A New and Old Fan

We went to Seattle last spring to visit Company A, who purchased our Falcon printing machine. When I went inside the factory, I found the Falcon set up in a very nice arrangement.

I took a look at the control panel and wondered whether the machine was working well,
and then I took an even closer look.

In their factory, 350 boxes are produced per minute for an order of 50,000 boxes. That hardly happens in Japan.

One of the staff of the American factory said, “I've been working at cardboard factories for 40 years and I've never seen a machine installed so smoothly like this. I really want to thank Mr. H and Mr. T from the assembly division of ISOWA Japan and Mr. A, who is an electrical mechanic, also from ISOWA Japan, as well as Mr. C from ISOWA America, who came here to get it installed.”

He continued: “Actually, Company B is in the same business as us, and they visited us here this morning. They purchased a machine from one of ISOWA's competitors, but seeing how this Falcon printer operated very effectively, they said, 'We should have gotten one of these too.'"

Later we went to lunch together with our clients. At the end of the lunch, someone said, "Let’s flip to decide who is going to pay. Heads or tails?"

It was a surprise. I've never done such a thing before. But anyway, I picked heads.

Who paid after all? I'll leave it to your imagination. Now there is one more ISOWA fan in America. No doubt about it!

Company C is also in Seattle, and we visited them too.
They have been an important customer of ours since my father's day. If we had not had their business, ISOWA America would not be what it is today. They are very progressive and have the most brilliant technical skill in the American cardboard industry. It was in 1976 that my father first met them.

“European and American manufacturers are swayed too much by immediate profit and don't have the energy to work on long-term development. ISOWA is the best. Also, their products provide high cost-performance in terms of maintenance.”
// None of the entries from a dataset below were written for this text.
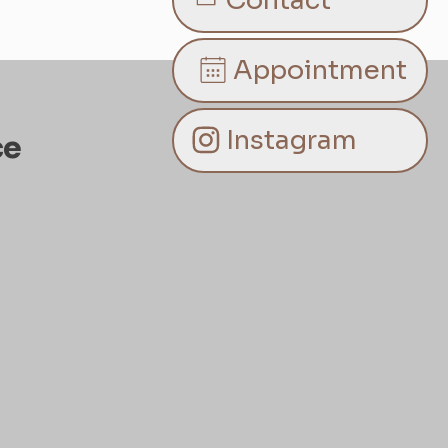
Contact
Appointment
Instagram
ce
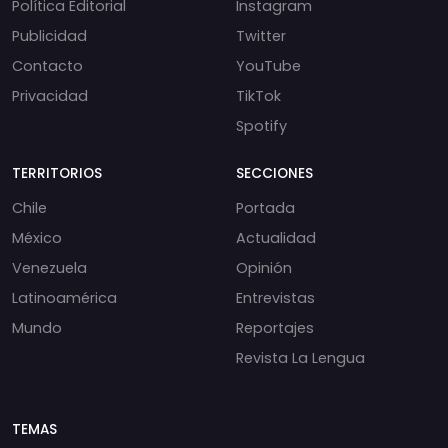
Política Editorial
Instagram
Publicidad
Twitter
Contacto
YouTube
Privacidad
TikTok
Spotify
TERRITORIOS
SECCIONES
Chile
Portada
México
Actualidad
Venezuela
Opinión
Latinoamérica
Entrevistas
Mundo
Reportajes
Revista La Lengua
TEMAS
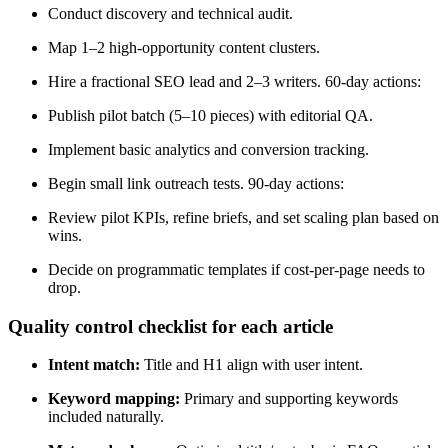
Conduct discovery and technical audit.
Map 1–2 high-opportunity content clusters.
Hire a fractional SEO lead and 2–3 writers. 60-day actions:
Publish pilot batch (5–10 pieces) with editorial QA.
Implement basic analytics and conversion tracking.
Begin small link outreach tests. 90-day actions:
Review pilot KPIs, refine briefs, and set scaling plan based on
wins.
Decide on programmatic templates if cost-per-page needs to
drop.
Quality control checklist for each article
Intent match:
Title and H1 align with user intent.
Keyword mapping:
Primary and supporting keywords
included naturally.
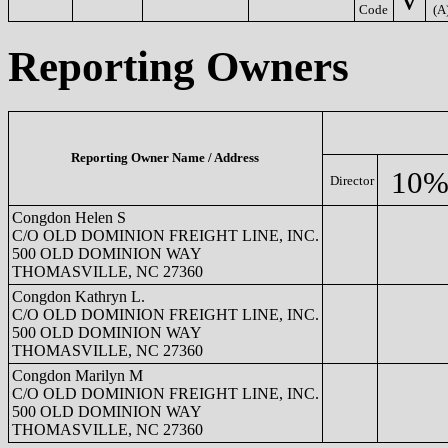
Code
(A
Reporting Owners
Reporting Owner Name / Address
10%
Director
Congdon Helen S
C/O OLD DOMINION FREIGHT LINE, INC.
500 OLD DOMINION WAY
THOMASVILLE, NC 27360
Congdon Kathryn L.
C/O OLD DOMINION FREIGHT LINE, INC.
500 OLD DOMINION WAY
THOMASVILLE, NC 27360
Congdon Marilyn M
C/O OLD DOMINION FREIGHT LINE, INC.
500 OLD DOMINION WAY
THOMASVILLE, NC 27360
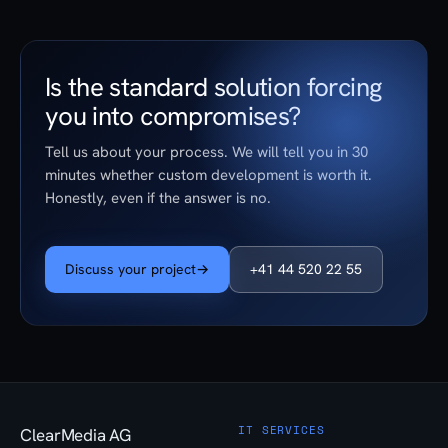
Is the standard solution forcing
you into compromises?
Tell us about your process. We will tell you in 30
minutes whether custom development is worth it.
Honestly, even if the answer is no.
Discuss your project
→
+41 44 520 22 55
IT SERVICES
ClearMedia AG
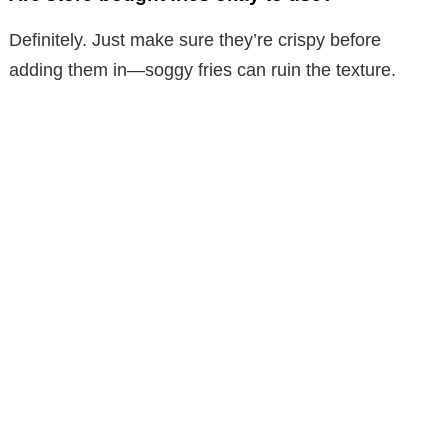
Definitely. Just make sure they’re crispy before
adding them in—soggy fries can ruin the texture.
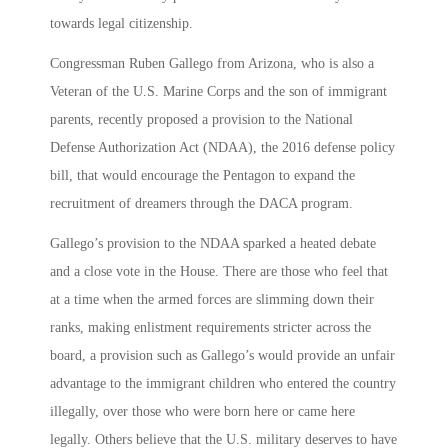
towards legal citizenship.
Congressman Ruben Gallego from Arizona, who is also a
Veteran of the U.S. Marine Corps and the son of immigrant
parents, recently proposed a provision to the National
Defense Authorization Act (NDAA), the 2016 defense policy
bill, that would encourage the Pentagon to expand the
recruitment of dreamers through the DACA program.
Gallego’s provision to the NDAA sparked a heated debate
and a close vote in the House. There are those who feel that
at a time when the armed forces are slimming down their
ranks, making enlistment requirements stricter across the
board, a provision such as Gallego’s would provide an unfair
advantage to the immigrant children who entered the country
illegally, over those who were born here or came here
legally. Others believe that the U.S. military deserves to have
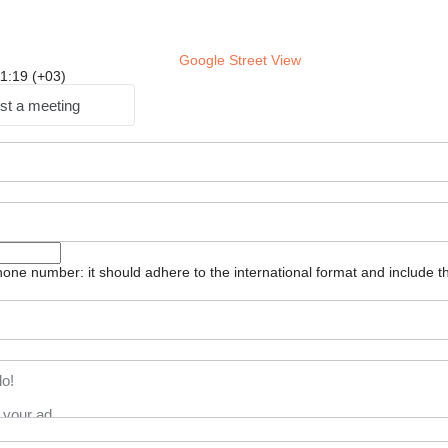
Google Street View
 11:19 (+03)
st a meeting
one number: it should adhere to the international format and include t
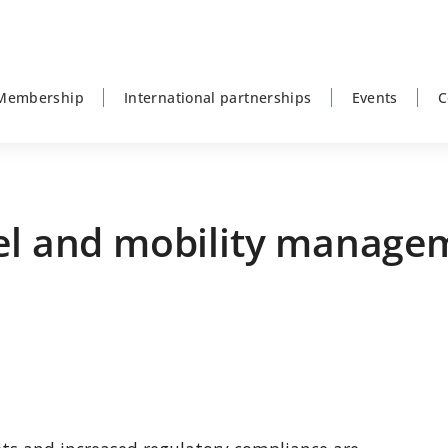
Membership
International partnerships
Events
C
vel and mobility manage
P
s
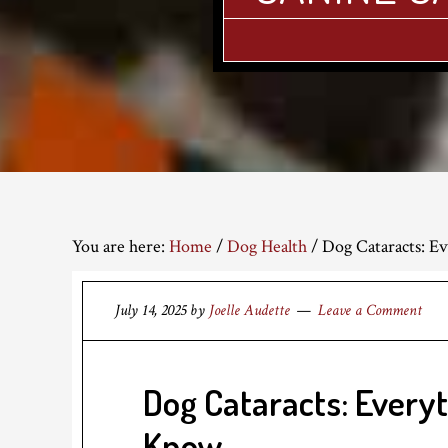
You are here:
Home
/
Dog Health
/
Dog Cataracts: E
July 14, 2025
by
Joelle Audette
Leave a Comment
Dog Cataracts: Every
Know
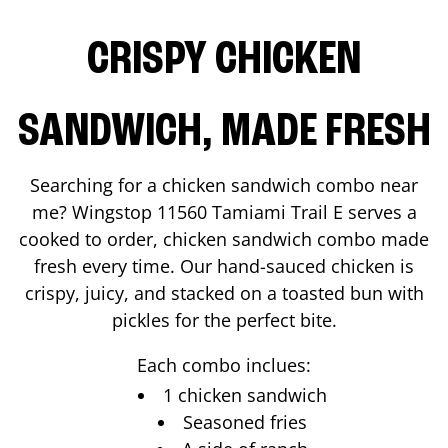
CRISPY CHICKEN
SANDWICH, MADE FRESH
Searching for a chicken sandwich combo near
me? Wingstop
11560 Tamiami Trail E
serves a
cooked to order, chicken sandwich combo made
fresh every time. Our hand-sauced chicken is
crispy, juicy, and stacked on a toasted bun with
pickles for the perfect bite.
Each combo inclues:
1 chicken sandwich
Seasoned fries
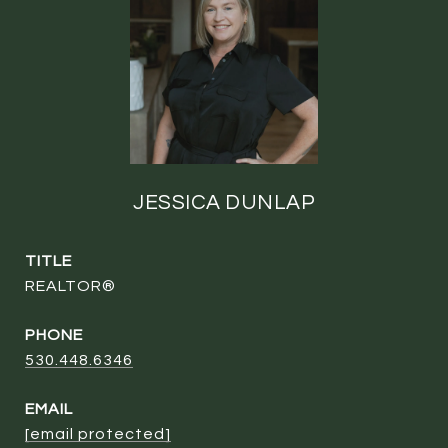
JESSICA DUNLAP
TITLE
REALTOR®
PHONE
530.448.6346
EMAIL
[email protected]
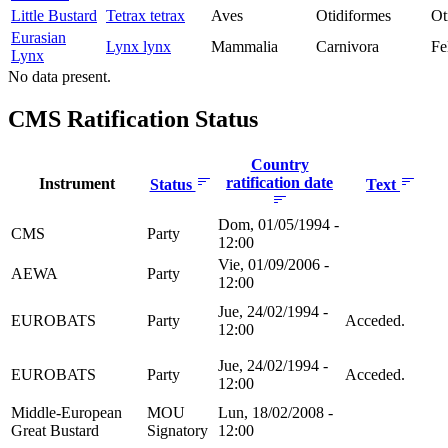
Little Bustard
Tetrax tetrax
Aves
Otidiformes
Ot
Eurasian
Lynx lynx
Mammalia
Carnivora
Fe
Lynx
No data present.
CMS Ratification Status
Country
ratification date
Instrument
Status
Text
Dom, 01/05/1994 -
CMS
Party
12:00
Vie, 01/09/2006 -
AEWA
Party
12:00
Jue, 24/02/1994 -
EUROBATS
Party
Acceded.
12:00
Jue, 24/02/1994 -
EUROBATS
Party
Acceded.
12:00
Middle-European
MOU
Lun, 18/02/2008 -
Great Bustard
Signatory
12:00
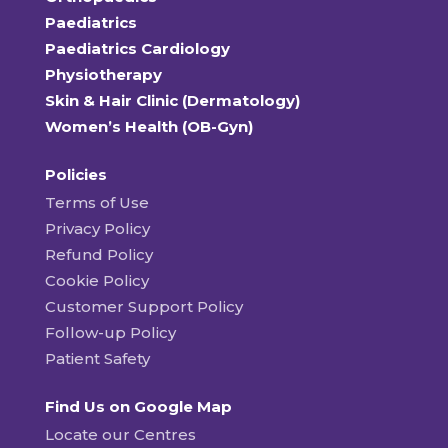
Paediatrics
Paediatrics Cardiology
Physiotherapy
Skin & Hair Clinic (Dermatology)
Women’s Health (OB-Gyn)
Policies
Terms of Use
Privacy Policy
Refund Policy
Cookie Policy
Customer Support Policy
Follow-up Policy
Patient Safety
Find Us on Google Map
Locate our Centres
“ISOWA experienced a generational change, and now ISOWA itself has changed. I'd like to pay my respects. We've also had a change of generations. Both of us have good leaders and dependable young people.”

“I expect them to make an epoch-making development that is going to be a legendary in the cardboard industry.”

After the meeting, we had a meal together at a seafood restaurant along the seaside of Seattle.

This time nobody seemed to have a coin, so they treated us to a feast without any coin toss. (laughs)
Let's put our heart and soul into our creating and manufacturing to make a legend!


Looking back on our own growth of the past 10 years

The MC Association (manager and chief association) is a brotherhood for our management team. We held a farewell and welcome party for Mr. I, who left, and for Mr. H and Mr. K, who joined the MC Association this year.

Mr. Shibata from Scholar Consult Co., who is attending a general meeting of stockholders tomorrow as an auditor, also joined the party.

After the meeting, there was a project like a lecture or dialog given by Mr. Shibata. This is becoming our tradition. Tomorrow's theme is "Growth of ISOWA over the past decade." So this time we made time for everyone to give a speech about their own growth over the past 10 years.

It was great, really great.

I was listening to the speeches and thinking about the results of our corporate culture reform, which is the sum total and multiplier effect of our executives' growth over the past decade.

Isowa, a managing director, made a strong declaration: "We at Hooper (ISOWA's affiliated company) will do our best. It might take a long time to be like ISOWA, but I would like you to support us."

Of course I will.

After the speeches of all the members, Mr. Shibata started telling us what didn't make sense. "It was so regrettable." I couldn't understand what he meant.

"Actually I forgot to bring a notebook and couldn't take notes during your amazing speeches. It was so regrettable that I couldn't memorize all of today's stories because much of the material for my talk is actually from ISOWA." Finally I understood what he wanted to say.

And then the organizer said, "Well, company executive Isowa will make a brief speech, finally, but before that …" The door opened and some cakes came into sight.

At first I just thought it was for the departing Mr. I, but to my surprise, the cakes were to celebrate my birthday, which is coming in two days.

I didn't know how they decided the number of candles, but anyway, I gave a puff to put out the candles. I easily blew out all the candles on the cake in front of me. And when I tried to put out the other candles on the other cakes, before I got out of breath, I lost my balance and almost stuck my head into a pot of shabu-shabu. That was close. I'm sorry. I think I have to write up an accident report.

By the way I heard that they prepared two cakes so everyone could have a piece.

They were delicious, indeed.
Thank you for celebrating my birthday.
Let's do our best for our next 10 years of growth, shall we?